Pritchard helped raise the University’s enrollment from 7,700 students in 1978 to 8,600 in 1984, and DU’s endowment also rose slightly from $18.5 million to $22.5 million over the same time period. However, DU reported a $2.4 million deficit in 1983, and more than a $1 million deficit in 1984. As a result, Pritchard announced that in 1984 there would be no salary raises for faculty or staff, angering the faculty, who also reportedly did not like Pritchard’s remote leadership style.
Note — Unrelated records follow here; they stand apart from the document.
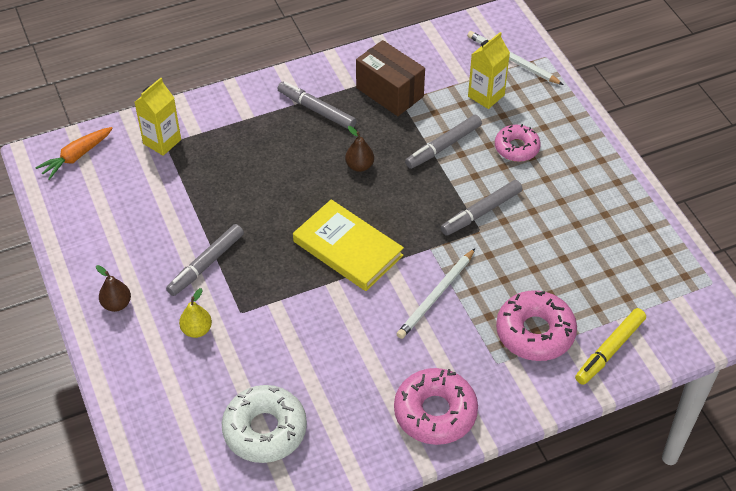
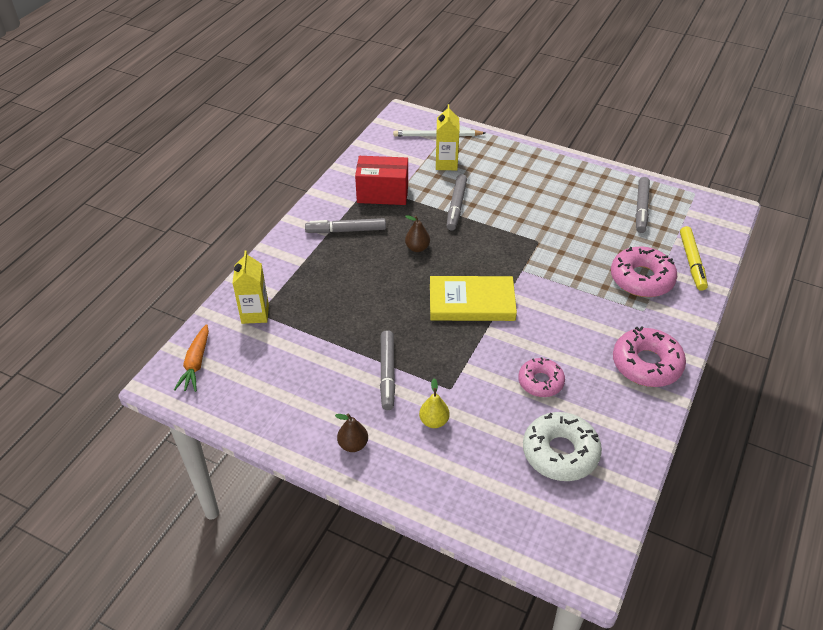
camera: 40 degrees left, 5 degrees down
(389, 92) = (382, 193): brown box -> red box
(436, 296) = (561, 295): white pencil -> none
(481, 212) = (526, 230): grey marker -> grey marker (641, 209)
(516, 148) = (501, 182): pink donut -> pink donut (540, 382)

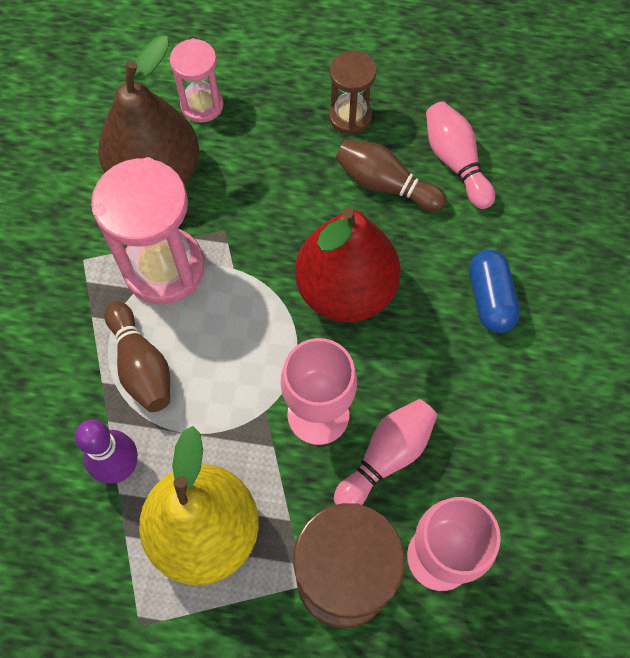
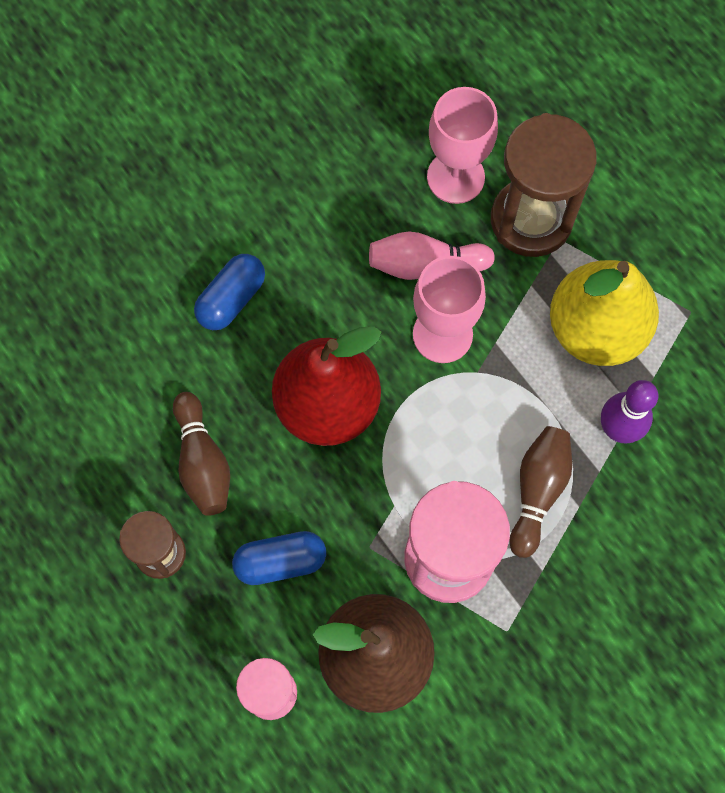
camera: 135 degrees left, 5 degrees up
(272, 173) = (280, 562): none -> blue capsule
(455, 162) = (127, 427): pink bowling pin -> none

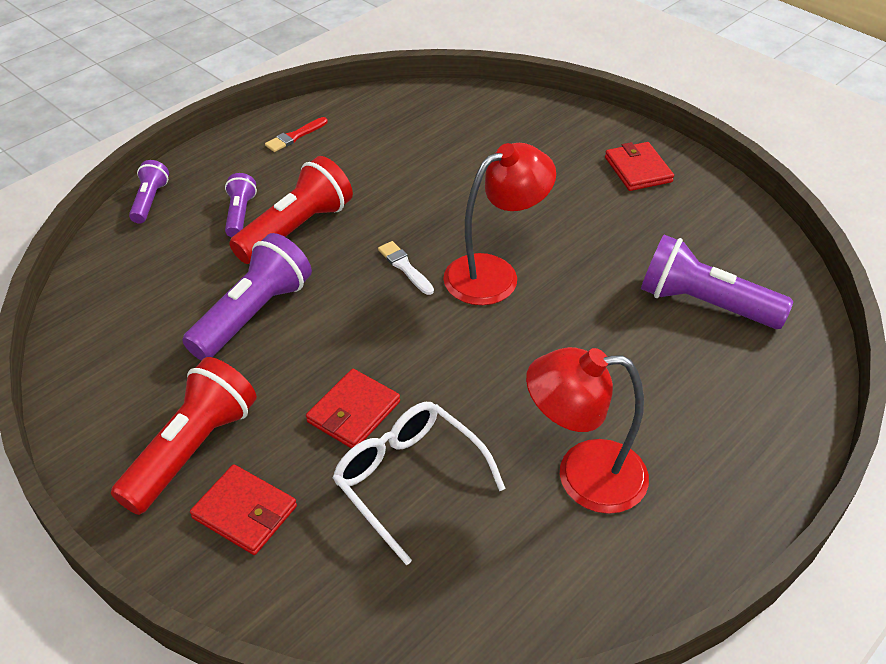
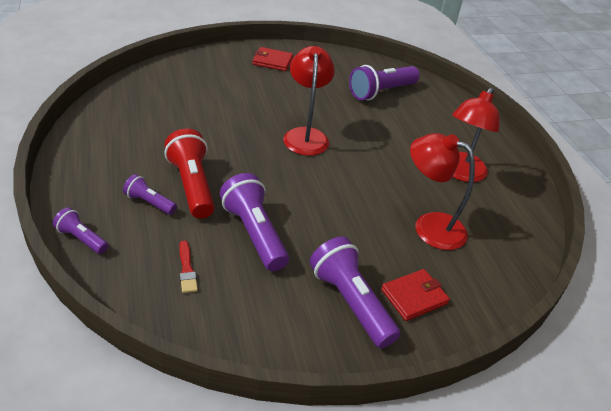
camera: 65 degrees left, 5 degrees down
(192, 450) = (351, 302): red flashlight -> purple flashlight
(295, 136) = (95, 149): red brush -> red brush (187, 269)
(353, 412) = (368, 226): red wallet -> none
(405, 267) = (270, 161): white brush -> none
(409, 480) = (429, 226): white glasses -> red lamp

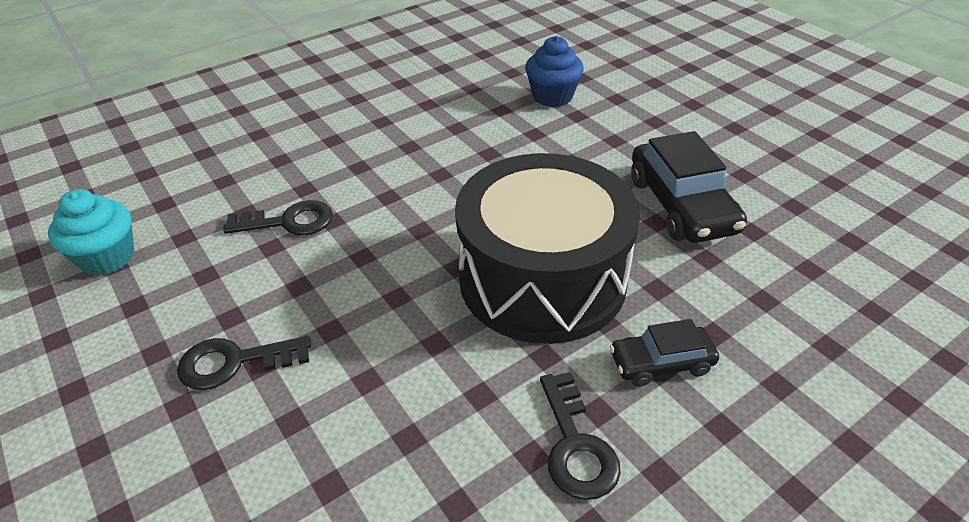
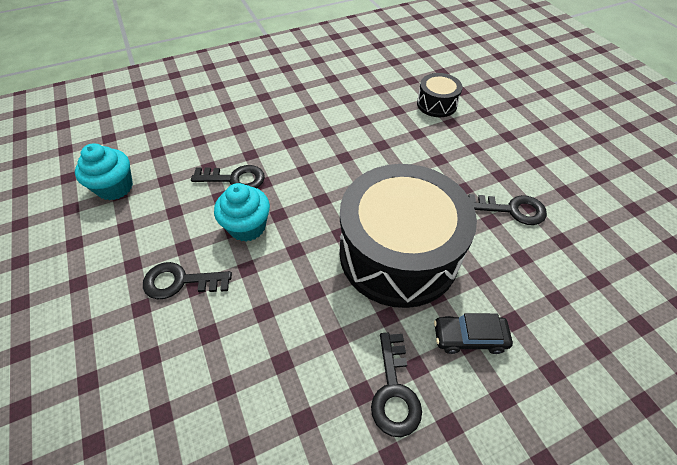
camera: 10 degrees right, 10 degrees up
(320, 278) = (247, 227): none -> turquoise cupcake
(552, 96) = (436, 104): blue cupcake -> black drum
(681, 205) = (512, 210): black car -> black key

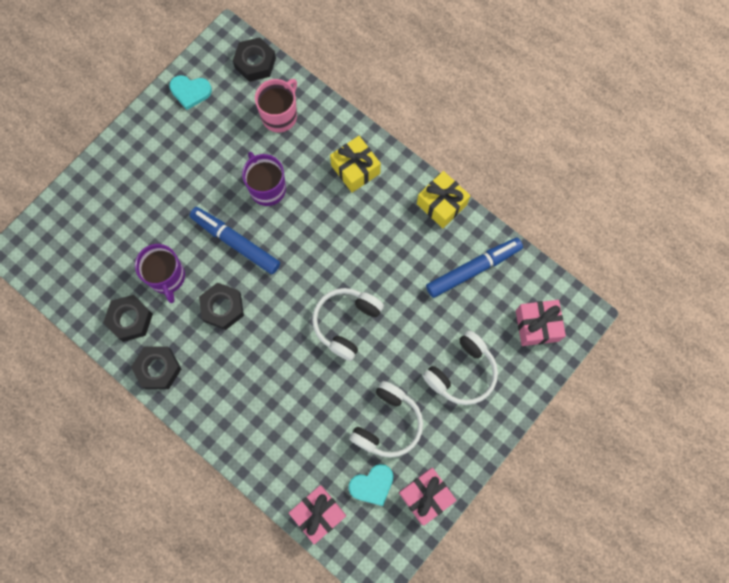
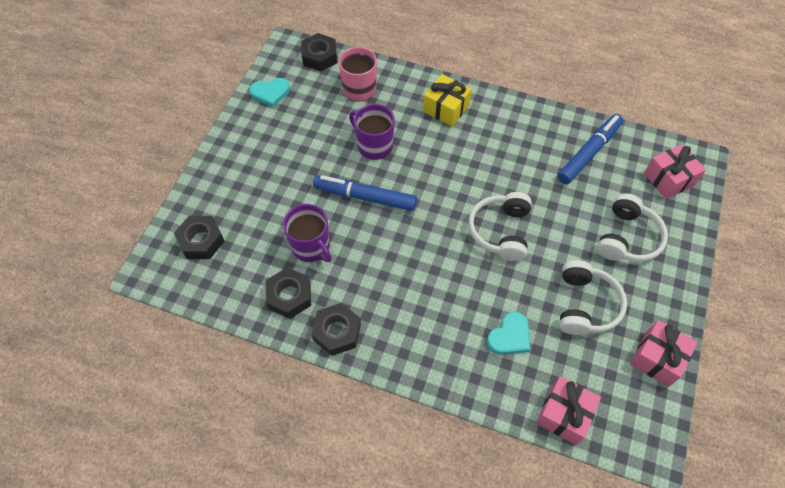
camera: 20 degrees left, 15 degrees down
(222, 308) = (377, 256): black nut -> black nut (201, 241)
(372, 485) = (601, 366): turquoise heart -> turquoise heart (510, 336)
(441, 204) = (534, 113): yellow gift -> none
A majority of DU faculty members voted no confidence in Pritchard, and demanded he resign as chancellor in 1984. Reports published by committees of the University Faculty Senate and faculty of the arts and sciences claimed that Pritchard was responsible for “the deteriorating state of the University in general, and of enrollment and development (fund-raising) in particular.”

The DU Board of Trustees voted unanimously to fire Pritchard during the school year in 1984. Board Chair Lucien Wulsin declared it was “time for new blood” and named himself interim chancellor, soon giving way to former DU Chemistry Professor Dwight Smith, who became DU’s Chancellor later in 1984.

After being fired by DU, Pritchard went into retirement in Arkansas, where his marriage to Emily Gregg, who he married in 1948, ended in the mid-1980s. He eventually married twice more, but never worked full-time again, moving to Memphis in 1997 and returning to Fayetteville, Ark. in 2010, where he died of Alzheimer’s disease on July 8th.